Copy each of the following lines word for word.

_Record excerpts_
————

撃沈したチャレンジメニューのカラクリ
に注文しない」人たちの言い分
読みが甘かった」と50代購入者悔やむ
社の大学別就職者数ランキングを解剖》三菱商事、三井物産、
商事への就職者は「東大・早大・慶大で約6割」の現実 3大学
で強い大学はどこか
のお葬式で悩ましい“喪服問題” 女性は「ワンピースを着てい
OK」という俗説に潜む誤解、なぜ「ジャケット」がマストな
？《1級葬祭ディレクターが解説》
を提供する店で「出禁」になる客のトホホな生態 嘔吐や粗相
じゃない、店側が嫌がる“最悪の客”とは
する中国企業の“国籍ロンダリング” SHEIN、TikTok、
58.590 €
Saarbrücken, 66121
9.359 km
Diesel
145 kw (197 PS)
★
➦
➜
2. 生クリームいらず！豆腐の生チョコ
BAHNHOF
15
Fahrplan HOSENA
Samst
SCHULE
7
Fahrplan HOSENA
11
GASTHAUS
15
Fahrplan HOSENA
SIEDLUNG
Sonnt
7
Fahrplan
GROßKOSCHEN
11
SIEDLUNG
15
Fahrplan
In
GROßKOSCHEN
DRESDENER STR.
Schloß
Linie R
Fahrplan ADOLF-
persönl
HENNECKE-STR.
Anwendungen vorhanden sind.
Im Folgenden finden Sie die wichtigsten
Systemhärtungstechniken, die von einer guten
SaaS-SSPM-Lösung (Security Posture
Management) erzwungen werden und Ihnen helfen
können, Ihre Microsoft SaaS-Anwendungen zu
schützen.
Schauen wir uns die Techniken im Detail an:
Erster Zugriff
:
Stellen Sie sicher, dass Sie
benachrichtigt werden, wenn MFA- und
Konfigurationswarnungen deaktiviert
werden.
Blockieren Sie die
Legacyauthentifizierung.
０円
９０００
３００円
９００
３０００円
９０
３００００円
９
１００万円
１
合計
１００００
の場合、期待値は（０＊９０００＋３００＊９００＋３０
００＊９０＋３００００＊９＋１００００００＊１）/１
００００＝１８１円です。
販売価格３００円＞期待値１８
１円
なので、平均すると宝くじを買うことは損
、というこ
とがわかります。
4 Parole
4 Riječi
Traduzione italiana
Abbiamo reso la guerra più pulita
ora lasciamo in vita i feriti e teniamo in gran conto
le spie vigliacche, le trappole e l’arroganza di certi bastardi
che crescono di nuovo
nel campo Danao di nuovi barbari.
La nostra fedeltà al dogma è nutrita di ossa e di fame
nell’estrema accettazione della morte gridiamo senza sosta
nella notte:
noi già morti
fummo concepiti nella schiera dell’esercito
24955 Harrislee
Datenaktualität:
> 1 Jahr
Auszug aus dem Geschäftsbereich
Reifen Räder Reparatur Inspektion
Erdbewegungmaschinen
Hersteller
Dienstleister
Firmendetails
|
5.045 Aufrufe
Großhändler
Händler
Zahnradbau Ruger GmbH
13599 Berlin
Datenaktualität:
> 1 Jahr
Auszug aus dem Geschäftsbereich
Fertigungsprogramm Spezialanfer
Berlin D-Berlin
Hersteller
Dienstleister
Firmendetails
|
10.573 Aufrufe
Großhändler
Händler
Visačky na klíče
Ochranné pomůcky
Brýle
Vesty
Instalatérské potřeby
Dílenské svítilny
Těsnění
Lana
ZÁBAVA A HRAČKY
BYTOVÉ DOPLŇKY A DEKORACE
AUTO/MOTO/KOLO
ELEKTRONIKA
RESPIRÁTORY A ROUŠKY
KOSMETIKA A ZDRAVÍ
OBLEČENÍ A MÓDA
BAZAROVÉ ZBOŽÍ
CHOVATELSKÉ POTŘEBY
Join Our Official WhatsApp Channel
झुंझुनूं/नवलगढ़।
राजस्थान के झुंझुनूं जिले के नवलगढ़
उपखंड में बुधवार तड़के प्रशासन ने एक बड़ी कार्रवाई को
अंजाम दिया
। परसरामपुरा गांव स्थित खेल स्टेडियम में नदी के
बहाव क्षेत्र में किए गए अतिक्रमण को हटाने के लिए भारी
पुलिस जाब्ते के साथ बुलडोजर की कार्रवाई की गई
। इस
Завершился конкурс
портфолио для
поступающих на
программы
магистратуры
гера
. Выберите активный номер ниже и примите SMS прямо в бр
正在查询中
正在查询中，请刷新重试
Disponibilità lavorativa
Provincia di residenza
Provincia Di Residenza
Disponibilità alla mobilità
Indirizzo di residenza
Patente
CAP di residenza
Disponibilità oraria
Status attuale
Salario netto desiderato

————

_The completed task_
撃沈したチャレンジメニューのカラクリ
に注文しない」人たちの言い分
読みが甘かった」と50代購入者悔やむ
社の大学別就職者数ランキングを解剖》三菱商事、三井物産、
商事への就職者は「東大・早大・慶大で約6割」の現実 3大学
で強い大学はどこか
のお葬式で悩ましい“喪服問題” 女性は「ワンピースを着てい
OK」という俗説に潜む誤解、なぜ「ジャケット」がマストな
？《1級葬祭ディレクターが解説》
を提供する店で「出禁」になる客のトホホな生態 嘔吐や粗相
じゃない、店側が嫌がる“最悪の客”とは
する中国企業の“国籍ロンダリング” SHEIN、TikTok、
58.590 €
Saarbrücken, 66121
9.359 km
Diesel
145 kw (197 PS)
★
➦
➜
2. 生クリームいらず！豆腐の生チョコ
BAHNHOF
15
Fahrplan HOSENA
Samst
SCHULE
7
Fahrplan HOSENA
11
GASTHAUS
15
Fahrplan HOSENA
SIEDLUNG
Sonnt
7
Fahrplan
GROßKOSCHEN
11
SIEDLUNG
15
Fahrplan
In
GROßKOSCHEN
DRESDENER STR.
Schloß
Linie R
Fahrplan ADOLF-
persönl
HENNECKE-STR.
Anwendungen vorhanden sind.
Im Folgenden finden Sie die wichtigsten
Systemhärtungstechniken, die von einer guten
SaaS-SSPM-Lösung (Security Posture
Management) erzwungen werden und Ihnen helfen
können, Ihre Microsoft SaaS-Anwendungen zu
schützen.
Schauen wir uns die Techniken im Detail an:
Erster Zugriff
:
Stellen Sie sicher, dass Sie
benachrichtigt werden, wenn MFA- und
Konfigurationswarnungen deaktiviert
werden.
Blockieren Sie die
Legacyauthentifizierung.
０円
９０００
３００円
９００
３０００円
９０
３００００円
９
１００万円
１
合計
１００００
の場合、期待値は（０＊９０００＋３００＊９００＋３０
００＊９０＋３００００＊９＋１００００００＊１）/１
００００＝１８１円です。
販売価格３００円＞期待値１８
１円
なので、平均すると宝くじを買うことは損
、というこ
とがわかります。
4 Parole
4 Riječi
Traduzione italiana
Abbiamo reso la guerra più pulita
ora lasciamo in vita i feriti e teniamo in gran conto
le spie vigliacche, le trappole e l’arroganza di certi bastardi
che crescono di nuovo
nel campo Danao di nuovi barbari.
La nostra fedeltà al dogma è nutrita di ossa e di fame
nell’estrema accettazione della morte gridiamo senza sosta
nella notte:
noi già morti
fummo concepiti nella schiera dell’esercito
24955 Harrislee
Datenaktualität:
> 1 Jahr
Auszug aus dem Geschäftsbereich
Reifen Räder Reparatur Inspektion
Erdbewegungmaschinen
Hersteller
Dienstleister
Firmendetails
|
5.045 Aufrufe
Großhändler
Händler
Zahnradbau Ruger GmbH
13599 Berlin
Datenaktualität:
> 1 Jahr
Auszug aus dem Geschäftsbereich
Fertigungsprogramm Spezialanfer
Berlin D-Berlin
Hersteller
Dienstleister
Firmendetails
|
10.573 Aufrufe
Großhändler
Händler
Visačky na klíče
Ochranné pomůcky
Brýle
Vesty
Instalatérské potřeby
Dílenské svítilny
Těsnění
Lana
ZÁBAVA A HRAČKY
BYTOVÉ DOPLŇKY A DEKORACE
AUTO/MOTO/KOLO
ELEKTRONIKA
RESPIRÁTORY A ROUŠKY
KOSMETIKA A ZDRAVÍ
OBLEČENÍ A MÓDA
BAZAROVÉ ZBOŽÍ
CHOVATELSKÉ POTŘEBY
Join Our Official WhatsApp Channel
झुंझुनूं/नवलगढ़।
राजस्थान के झुंझुनूं जिले के नवलगढ़
उपखंड में बुधवार तड़के प्रशासन ने एक बड़ी कार्रवाई को
अंजाम दिया
। परसरामपुरा गांव स्थित खेल स्टेडियम में नदी के
बहाव क्षेत्र में किए गए अतिक्रमण को हटाने के लिए भारी
पुलिस जाब्ते के साथ बुलडोजर की कार्रवाई की गई
। इस
Завершился конкурс
портфолио для
поступающих на
программы
магистратуры
гера
. Выберите активный номер ниже и примите SMS прямо в бр
正在查询中
正在查询中，请刷新重试
Disponibilità lavorativa
Provincia di residenza
Provincia Di Residenza
Disponibilità alla mobilità
Indirizzo di residenza
Patente
CAP di residenza
Disponibilità oraria
Status attuale
Salario netto desiderato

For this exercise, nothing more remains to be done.